Wo Zürich (nicht) Basel sein will

Corine Mauch lancierte in Zürich eine Online-«Stadtdebatte». Fast 4000 Diskutierende folgten diesen Monat dem Aufruf ihrer Stadtpräsidentin und loggten sich in die fünf thematischen «Foren» des Mega-Blogs ein. Die gesetzten Bereiche waren: Bauen, Zürichs Grenzen, «Wie wollen wir zusammenleben?», 2000 Watt Gesellschaft und Mobilität. Eines der zeitweise dominanten Sujets, das aus dem Volk kam, war aber ausgerechnet Basel.

Zürichs Stadtpräsidentin lancierte eine „Stadtdebatte“ und provozierte damit eine Wiedervereinigungs-Diskussion mit umgekehrten Vorzeichen: Was wäre, wenn die Limmatstadt wie Basel als Kanton autonom würde? Das Ergebnis überrascht.

Das hatten die Veranstalter der Diskussion nicht erwartet: Der Vorschlag einer Bloggerin, die Stadt Zürich vom restlichen Kanton abzuspalten und einen eigenen Stand innerhalb der Eidgenossenschaft zu gründen – einen Kanton Zürich-Stadt – löste heftige Reaktionen aus. Der Hintergrund der Idee ist die Frustration darüber, dass der eher SVP-lastige Kanton im links-grünen Zentrum mitregiert. So möchte das Umland die Stadt gerne offen halten für den motorisierten Individualverkehr, während zahlreiche Stadtzürcher Haushalte – wie in Basel – auf ein eigenes Auto verzichten und sich deshalb als Opfer sehen: Sie leiden unter Unfallgefahren, Abgasen, Lärm und verstopften Strassen.

Autonomie statt Automanie postulierte eine ganze Reihe Debattierer.
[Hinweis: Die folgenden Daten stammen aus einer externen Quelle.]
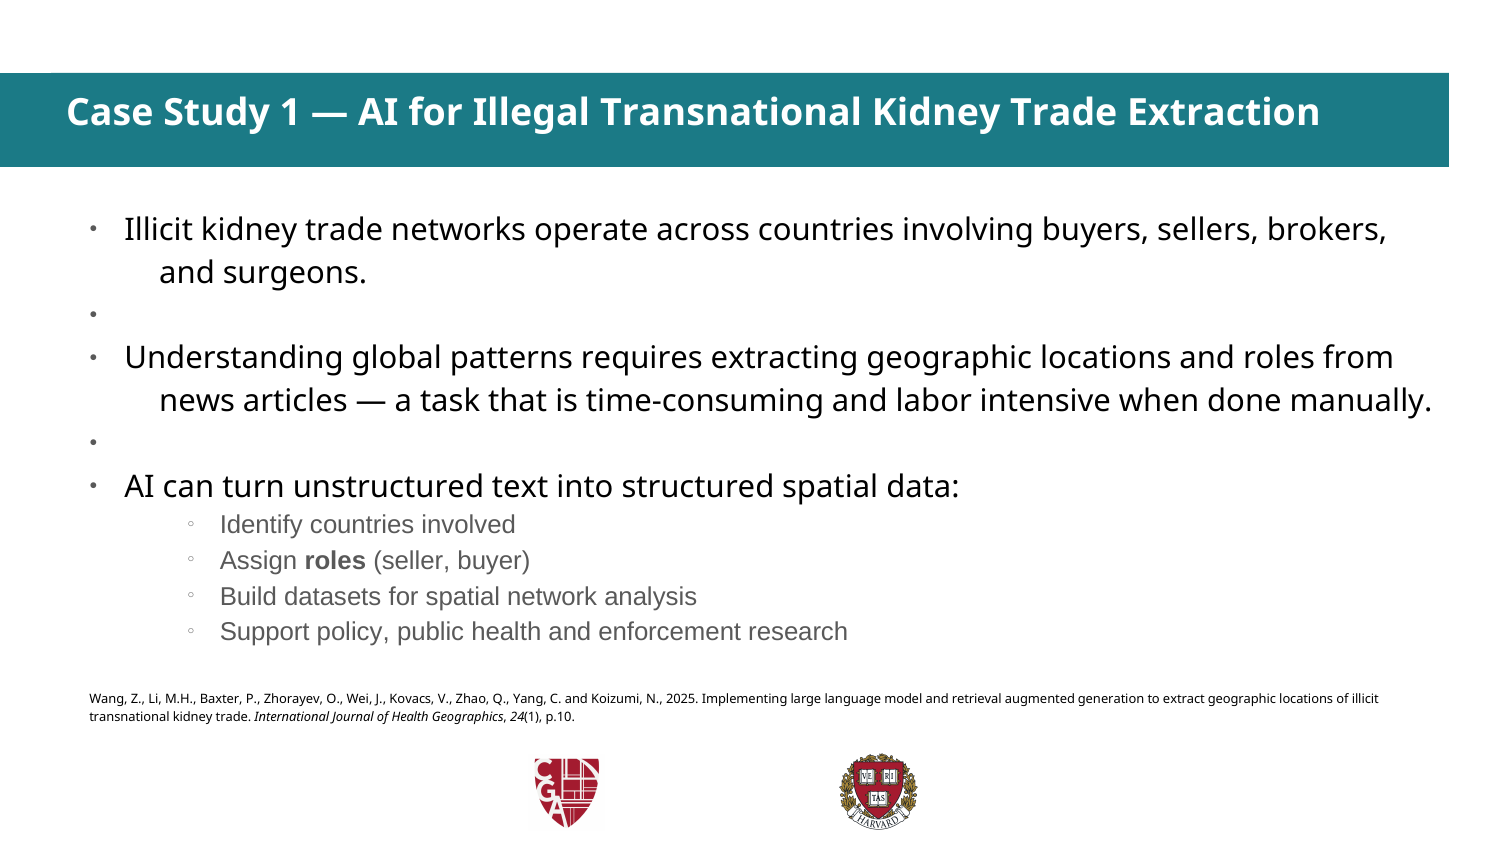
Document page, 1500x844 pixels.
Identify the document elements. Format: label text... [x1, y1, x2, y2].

title Case Study 1 — AI for Illegal Transnational Kidney Trade Extraction [51, 72, 1449, 167]
list Illicit kidney trade networks operate across countries involving buyers, sellers, brokers, and surgeons. Understanding global patterns requires extracting geographic locations and roles from news articles — a task that is time-consuming and labor intensive when done manually. AI can turn unstructured text into structured spatial data: Identify countries involved Assign roles (seller, buyer) Build datasets for spatial network analysis Support policy, public health and enforcement research Wang, Z., Li, M.H., Baxter, P., Zhorayev, O., Wei, J., Kovacs, V., Zhao, Q., Yang, C. and Koizumi, N., 2025. Implementing large language model and retrieval augmented generation to extract geographic locations of illicit transnational kidney trade. International Journal of Health Geographics, 24(1), p.10. [51, 189, 1449, 797]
Sie forderten die Abspaltung vom Restkanton, um selbstbestimmt entscheiden zu können. Es waren die Gegnerinnen und Gegner dieser Idee, die Basel ins Spiel brachten. Ihr Hauptargument: Am Beispiel von Basel-Stadt sehe man, wie eine Stadt allein ihren Einfluss auf eidgenössischer Ebene verliere. Diese Meinung gewann schliesslich die Oberhand.

Aus Basler Sicht war es interessant zu verfolgen, wie sehr dieser Gedanke die Gemüter bewegte, obwohl er für Zürich beinahe utopisch klingt. Während wir uns fragen, «was wäre wenn BS und BL fusionierten?», überlegten sich die Zürcherinnen und Zürcher: «Was wäre wenn ZH in Zürich-Stadt (ZS) und Zürich-Land (ZL) zerlegt würde?» Das Ergebnis dieser Wiedervereinigungs-Diskussion mit umgekehrten Vorzeichen war: Auch rot-grüne Autorinnen und Autoren spüren lieber das bürgerlich-bünzlige «Hinterland» im Nacken, als die Zukunft allein bewältigen zu müssen und entsprechend isoliert da zu stehen.

Dieses Signal ist ernst zu nehmen. Während Basel beispielsweise seit bald zehn Jahren an der ersten Durchmesserlinie der S-Bahn (das sogenannte «Herzstück» unter der Innenstadt durch) herumbastelt und sich engräumig über Varianten streitet, ist in Zürich – mit kräftiger finanzieller Hilfe der Miteidgenossen – bereits der Bau der zweiten Durchmesserlinie im Gang. Zurückzuführen ist dies auf die Finanzkraft, den politischen Willen und die Durchsetzungsfähigkeit des Kantons. Corine Mauchs Diskussion zeigte klar: In diesem Punkt möchte Zürich nicht mit uns tauschen.

Kommentare

13 Antworten zu «Wo Zürich (nicht) Basel sein will»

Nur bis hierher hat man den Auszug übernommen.